## ASSIGNED TASK A:
Set down the welcome speech below in full, word for word.
## ASSIGNED TASK B:
In the records below, take the lines between the one holding "Returning to this" and the one holding "Norwegian history has", inclusive, and write them out again with "Thursday" replaced by "Wednesday". Leave everything else in those lines unchanged, and give only those lines.

## READING TEXT:
Welcome to Maastricht and Limburg, I also have the privilege to welcome you to this fantastic city on behalf of the Mayor and Governor. And I also have to thank Benoit Wesly for the invitation to speak here today. Benoit is someone who speaks his mind, who does not remain silent when he thinks someone needs to speak up, who does not remain silent when he sees injustice, who is courageous and has showed that courage in the past year for the community of Maastricht and Limburg. I am honoured that he let me wear a kippah from his son’s bar mitzvah at this ceremony.

In our midst we have Chief Rabbi Jacobs who is one of the most important builders of bridges between communities and creeds in the Netherlands. He speaks courageously about the necessity of talking with each other, of meeting one another. Earlier he used a word from Latin, a ‘crucial’ role, and I want to add another Latin word to that; he is a genuine pontifex, a builder of bridges between our communities.

Today is an important day because the Jewish community of Limburg regains the mortar between the bricks of its community. The Rabbi and Rebbetzin have a role in connecting people, in providing solutions in the face of problems, in offering counsel when needed, supporting people when they need to, but mostly in connecting people. I am honoured and delighted to frequently meet people in Brussels at the European Synagogue. The conversations I have with the people there are of great value to me; value that exceeds religion and touches the core of personal interactions. Celebrating our differences, not hiding our differences but relishing in them and deeming them valuable to learn from in our community.

As we all know, the times are not easy today. All around us, in many countries, we see hate and exclusion spreading. This is nothing new; evil hides in all of us, there is no man free of evil. Moral behaviour does not entail the denial of evil but its curtailment. To recognize evil for what it is and to curtail evil to ensure it will not dominate and win. Hate is an important factor in this process. Martin Luther King once wrote that hate cannot drive out hate, only love can do that. That is something I think we should realize and contemplate more often.

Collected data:

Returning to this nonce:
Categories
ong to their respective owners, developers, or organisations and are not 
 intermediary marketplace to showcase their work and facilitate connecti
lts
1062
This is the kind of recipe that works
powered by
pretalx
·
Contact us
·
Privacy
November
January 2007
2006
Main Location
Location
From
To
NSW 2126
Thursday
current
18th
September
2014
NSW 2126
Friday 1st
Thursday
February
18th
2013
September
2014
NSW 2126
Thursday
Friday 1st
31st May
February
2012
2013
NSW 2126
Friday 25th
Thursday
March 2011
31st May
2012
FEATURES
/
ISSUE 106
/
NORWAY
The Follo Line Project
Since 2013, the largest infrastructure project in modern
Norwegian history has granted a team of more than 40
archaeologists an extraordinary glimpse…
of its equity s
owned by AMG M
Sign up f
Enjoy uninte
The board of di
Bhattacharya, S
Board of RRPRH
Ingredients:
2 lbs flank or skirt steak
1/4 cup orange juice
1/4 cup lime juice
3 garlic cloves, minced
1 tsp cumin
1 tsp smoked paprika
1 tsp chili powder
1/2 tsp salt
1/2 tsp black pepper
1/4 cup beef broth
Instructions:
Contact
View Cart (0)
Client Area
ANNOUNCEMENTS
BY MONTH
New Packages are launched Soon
---
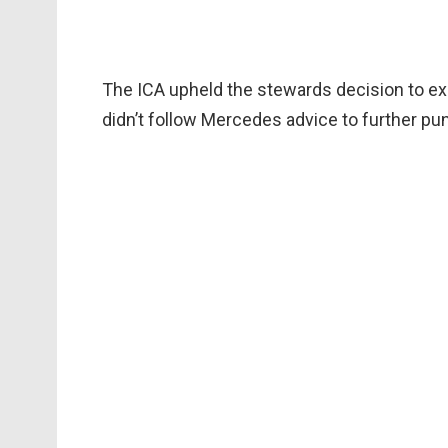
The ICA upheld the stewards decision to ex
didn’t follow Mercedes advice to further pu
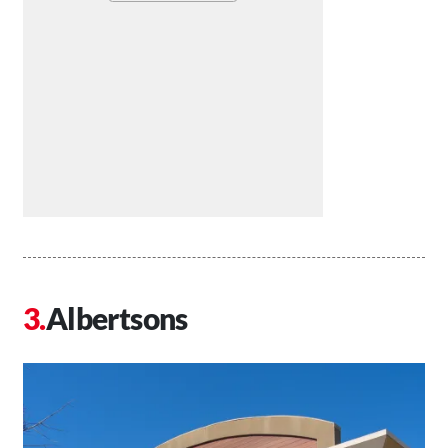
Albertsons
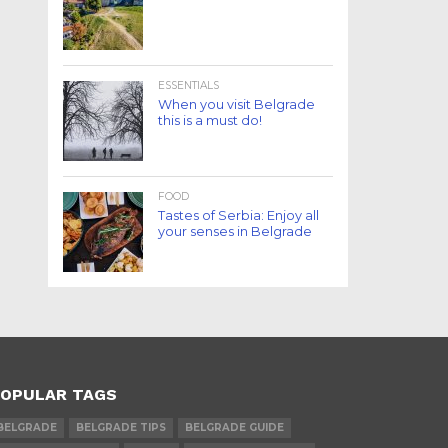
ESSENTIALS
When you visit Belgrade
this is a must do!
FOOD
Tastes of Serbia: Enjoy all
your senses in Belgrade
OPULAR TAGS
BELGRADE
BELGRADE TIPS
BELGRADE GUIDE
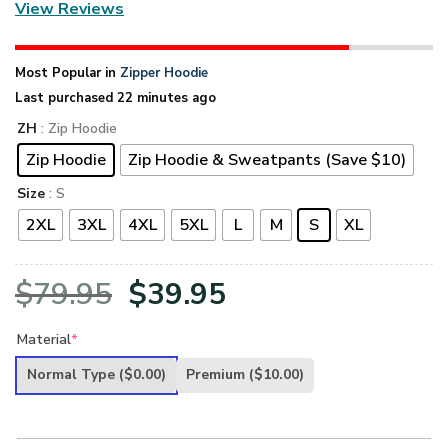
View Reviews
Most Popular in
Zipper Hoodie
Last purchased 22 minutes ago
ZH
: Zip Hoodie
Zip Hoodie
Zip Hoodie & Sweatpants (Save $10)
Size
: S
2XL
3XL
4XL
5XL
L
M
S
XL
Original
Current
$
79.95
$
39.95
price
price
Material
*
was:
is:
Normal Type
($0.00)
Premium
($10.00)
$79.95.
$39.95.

## REPLY A:
Welcome to Maastricht and Limburg, I also have the privilege to welcome you to this fantastic city on behalf of the Mayor and Governor. And I also have to thank Benoit Wesly for the invitation to speak here today. Benoit is someone who speaks his mind, who does not remain silent when he thinks someone needs to speak up, who does not remain silent when he sees injustice, who is courageous and has showed that courage in the past year for the community of Maastricht and Limburg. I am honoured that he let me wear a kippah from his son’s bar mitzvah at this ceremony.

In our midst we have Chief Rabbi Jacobs who is one of the most important builders of bridges between communities and creeds in the Netherlands. He speaks courageously about the necessity of talking with each other, of meeting one another. Earlier he used a word from Latin, a ‘crucial’ role, and I want to add another Latin word to that; he is a genuine pontifex, a builder of bridges between our communities.

Today is an important day because the Jewish community of Limburg regains the mortar between the bricks of its community. The Rabbi and Rebbetzin have a role in connecting people, in providing solutions in the face of problems, in offering counsel when needed, supporting people when they need to, but mostly in connecting people. I am honoured and delighted to frequently meet people in Brussels at the European Synagogue. The conversations I have with the people there are of great value to me; value that exceeds religion and touches the core of personal interactions. Celebrating our differences, not hiding our differences but relishing in them and deeming them valuable to learn from in our community.

As we all know, the times are not easy today. All around us, in many countries, we see hate and exclusion spreading. This is nothing new; evil hides in all of us, there is no man free of evil. Moral behaviour does not entail the denial of evil but its curtailment. To recognize evil for what it is and to curtail evil to ensure it will not dominate and win. Hate is an important factor in this process. Martin Luther King once wrote that hate cannot drive out hate, only love can do that. That is something I think we should realize and contemplate more often.

## REPLY B:
Returning to this nonce:
Categories
ong to their respective owners, developers, or organisations and are not 
 intermediary marketplace to showcase their work and facilitate connecti
lts
1062
This is the kind of recipe that works
powered by
pretalx
·
Contact us
·
Privacy
November
January 2007
2006
Main Location
Location
From
To
NSW 2126
Wednesday
current
18th
September
2014
NSW 2126
Friday 1st
Wednesday
February
18th
2013
September
2014
NSW 2126
Wednesday
Friday 1st
31st May
February
2012
2013
NSW 2126
Friday 25th
Wednesday
March 2011
31st May
2012
FEATURES
/
ISSUE 106
/
NORWAY
The Follo Line Project
Since 2013, the largest infrastructure project in modern
Norwegian history has granted a team of more than 40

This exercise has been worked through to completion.